***** Vorliegender Text *****

Hier einige Beispiele von Hörverstehen, welche von Schülerinnen und Schülern selber produziert wurden:

3. Stufe: KI unterstütztes Lernen

Diese 3. Stufe ist im Moment noch in weiter Ferne aber die Ideen dazu existieren bereits: Denkbar wäre, dass jeder Lernende von Zeit zu Zeit einen Test absolviert, der seine Lernfähigkeiten und -gewohnheiten überprüft. Dieser psychologische Test kann zum Beispiel feststellen, ob jemand analytische Fähigkeiten hat, visuell oder auditiv besonders begabt ist, oder eher ein Praktiker ist, der eine Aufgabe mehrmals lösen muss bis er sie beherrscht. Aufgrund dieses individuellen Lernprofils kann die KI Übungen zum jeweiligen Thema aus der Datenbank holen, die am ehesten dem Profil dieses Schülers entsprechen. So wie eine gute Privatlehrerin oder -lehrer die Stärken und Schwächen ihres Schülers kennt, könnte eine entsprechend trainierte KI die Schüler so individuell fördern. Natürlich geht dies auch in Zukunft nicht ohne menschliche Unterstützung, denn die Klassenlehrerin wird die Fortschritte auch selber mitverfolgen und entsprechend eingreifen, wenn es Schwierigkeiten gibt.

Vorteile

KI unterstütztes Lernen wäre Individualisierung auf höchster Stufe und würde es erlauben, die Schüler ganz spezifisch zu fördern. Eine Möglichkeit die heute nur mit menschlichen Privatlehrern möglich ist und deshalb für die allermeisten unerschwinglich bleibt. Die Rolle der Lehrenden würde sich grundsätzlich Ändern: Weg vom traditionellen Unterricht hin zum Lerncoach und menschlichen Motivator.

***** Aufgeführte Einträge *****

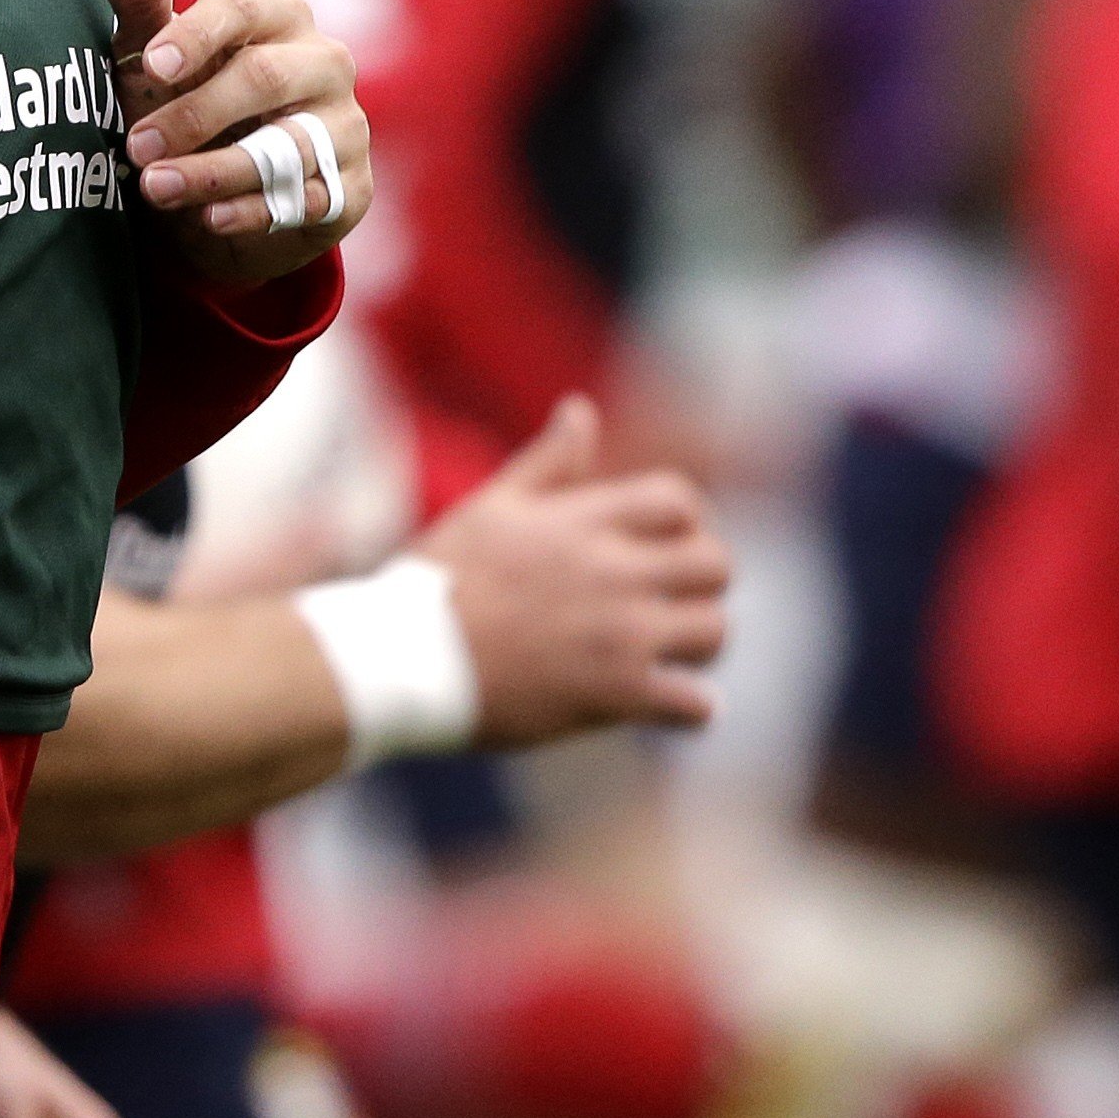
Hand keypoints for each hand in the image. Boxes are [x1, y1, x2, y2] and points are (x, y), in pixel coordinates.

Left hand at [96, 0, 367, 286]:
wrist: (218, 205)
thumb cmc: (186, 109)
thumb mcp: (154, 61)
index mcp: (279, 16)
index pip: (242, 8)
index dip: (195, 35)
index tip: (152, 63)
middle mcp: (324, 62)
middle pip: (263, 77)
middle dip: (193, 114)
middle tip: (136, 146)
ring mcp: (345, 127)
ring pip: (285, 147)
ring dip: (212, 172)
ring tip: (155, 188)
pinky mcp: (350, 189)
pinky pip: (306, 200)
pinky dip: (252, 212)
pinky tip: (209, 220)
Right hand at [411, 398, 731, 742]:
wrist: (403, 658)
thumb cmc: (440, 578)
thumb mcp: (493, 506)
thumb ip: (549, 462)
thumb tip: (580, 410)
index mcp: (583, 521)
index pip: (681, 502)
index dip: (688, 521)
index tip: (669, 544)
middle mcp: (612, 572)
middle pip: (716, 564)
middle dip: (706, 580)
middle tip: (679, 599)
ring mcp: (618, 636)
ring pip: (715, 632)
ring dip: (702, 642)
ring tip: (676, 652)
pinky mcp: (614, 695)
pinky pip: (693, 704)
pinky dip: (692, 707)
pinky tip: (671, 703)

*****

Schreibe den Text über KI-unterstütztes Lernen von „KI unterstütztes Lernen wäre“ bis „und menschlichen Motivator.“ erneut ab und setze dabei „Lernbegleiter“ anstelle von „Lerncoach“ ein.

KI unterstütztes Lernen wäre Individualisierung auf höchster Stufe und würde es erlauben, die Schüler ganz spezifisch zu fördern. Eine Möglichkeit die heute nur mit menschlichen Privatlehrern möglich ist und deshalb für die allermeisten unerschwinglich bleibt. Die Rolle der Lehrenden würde sich grundsätzlich Ändern: Weg vom traditionellen Unterricht hin zum Lernbegleiter und menschlichen Motivator.